ベースライン調査と追跡調査に参加し、有効回答を得られた解析対象者数は7759名であった。温水洗浄便座使用者は3,889名(全対象者中50.1%)、非使用者は3,870名(49.9%)であり、使用者の割合は、男性で51.8%、女性で48.5%であった。痔疾の診断、痔疾の自覚、肛門周囲の搔痒感自覚について、全ての既往リスク比は、使用者において既往者の割合が有意に高いことを示した。一方、新規発症に関しては、交絡因子調整後の新規発症リスク比が肛門周囲搔痒感においてのみ、男性使用者で症状の新規自覚者が有意に多いことを示した。(リスク比1.36、95%信頼区間 (1.06-1.75)) その他の新規発症リスク比は使用者・非使用者間の有意差を示さなかった。

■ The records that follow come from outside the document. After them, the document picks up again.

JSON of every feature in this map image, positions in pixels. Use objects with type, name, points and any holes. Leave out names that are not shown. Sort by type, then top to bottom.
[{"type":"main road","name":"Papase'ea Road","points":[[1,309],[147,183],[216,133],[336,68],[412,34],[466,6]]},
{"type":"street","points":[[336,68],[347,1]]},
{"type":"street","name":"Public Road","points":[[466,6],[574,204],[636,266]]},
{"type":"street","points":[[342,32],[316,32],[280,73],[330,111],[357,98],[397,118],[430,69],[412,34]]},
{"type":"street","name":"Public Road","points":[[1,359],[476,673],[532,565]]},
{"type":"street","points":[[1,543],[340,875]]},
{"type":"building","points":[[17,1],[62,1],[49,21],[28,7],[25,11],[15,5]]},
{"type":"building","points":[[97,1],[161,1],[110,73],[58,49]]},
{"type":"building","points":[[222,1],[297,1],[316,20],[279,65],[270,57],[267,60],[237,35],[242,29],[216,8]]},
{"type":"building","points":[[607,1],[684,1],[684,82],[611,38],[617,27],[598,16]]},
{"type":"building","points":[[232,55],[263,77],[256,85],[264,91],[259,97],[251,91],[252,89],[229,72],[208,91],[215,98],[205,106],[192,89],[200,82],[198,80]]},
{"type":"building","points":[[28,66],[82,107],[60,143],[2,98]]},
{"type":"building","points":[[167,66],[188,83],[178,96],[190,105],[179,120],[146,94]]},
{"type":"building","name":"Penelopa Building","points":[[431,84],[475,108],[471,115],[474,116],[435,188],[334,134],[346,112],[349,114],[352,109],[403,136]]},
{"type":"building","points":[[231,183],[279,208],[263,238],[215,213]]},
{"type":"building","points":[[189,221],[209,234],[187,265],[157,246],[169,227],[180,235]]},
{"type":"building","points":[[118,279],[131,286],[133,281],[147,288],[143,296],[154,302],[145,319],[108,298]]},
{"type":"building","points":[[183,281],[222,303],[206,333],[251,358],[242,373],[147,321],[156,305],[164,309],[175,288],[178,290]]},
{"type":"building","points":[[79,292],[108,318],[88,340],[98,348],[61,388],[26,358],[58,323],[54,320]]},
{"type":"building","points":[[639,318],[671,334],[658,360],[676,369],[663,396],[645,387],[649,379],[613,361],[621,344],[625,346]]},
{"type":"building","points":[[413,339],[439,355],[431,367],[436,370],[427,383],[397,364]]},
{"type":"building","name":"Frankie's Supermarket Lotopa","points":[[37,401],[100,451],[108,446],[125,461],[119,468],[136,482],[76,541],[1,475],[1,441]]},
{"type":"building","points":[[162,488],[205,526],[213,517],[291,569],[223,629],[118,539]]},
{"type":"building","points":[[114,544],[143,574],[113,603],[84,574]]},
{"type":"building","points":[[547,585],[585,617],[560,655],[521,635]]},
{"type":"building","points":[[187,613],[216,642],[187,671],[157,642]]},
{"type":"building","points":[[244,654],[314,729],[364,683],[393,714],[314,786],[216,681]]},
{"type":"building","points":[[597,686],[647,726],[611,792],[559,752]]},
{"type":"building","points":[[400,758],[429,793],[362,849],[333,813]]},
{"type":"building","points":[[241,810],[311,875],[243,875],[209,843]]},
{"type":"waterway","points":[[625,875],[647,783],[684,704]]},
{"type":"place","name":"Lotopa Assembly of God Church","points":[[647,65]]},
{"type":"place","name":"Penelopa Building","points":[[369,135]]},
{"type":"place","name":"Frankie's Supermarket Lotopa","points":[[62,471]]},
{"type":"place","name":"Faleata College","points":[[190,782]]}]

女性の泌尿生殖器感染症に関する解析では、膀胱炎については診断・自覚とも使用者で調整既往リスク比が1よりも有意に高かったが(診断 1.20 (1.09-1.33)、自覚 1.18 (1.08-1.29))、新規発症リスク比は、使用者・非使用者間の有意差を示さなかった。腎盂腎炎の粗既往リスク比(診断、自覚ともに)は使用者において既往者の割合が有意に高いことを示したが、交絡因子の調整を行うと使用者・非使用者間の有意差は認められなくなった。腎盂腎炎の新規発症と温水洗浄便座の使用には関連は認められなかった。カンジダ腟炎の診断、自覚に関しても、使用者においてカンジダ腟炎の既往が有意に多いことを調整既往リスク比が示したが、調整新規発症リスク比からは使用者・非使用者間の新規自覚・発症率に有意差は認められなかった。細菌性腟症、外陰部掻痒症についてはどのリスク比も使用者・非使用者間の有意差を示さなかった。
泌尿生殖器感染症の新規発症に対する、温水洗浄便座使用の影響は認められなかった。既往に関しては温水洗浄便座使用者で既往者が多かったが、因果の逆転の可能性が考えられた。痔疾についても新規発症に対する温水洗浄便座使用の影響は認められなかったものの、男性において温水洗浄便座使用者で肛門周囲搔痒感の新規発症者が多かった。有症者においてどのような使用がなされていたかのさらなる確認が必要であるが、高頻度、長時間、高水圧での使用は避けるべきである可能性がある。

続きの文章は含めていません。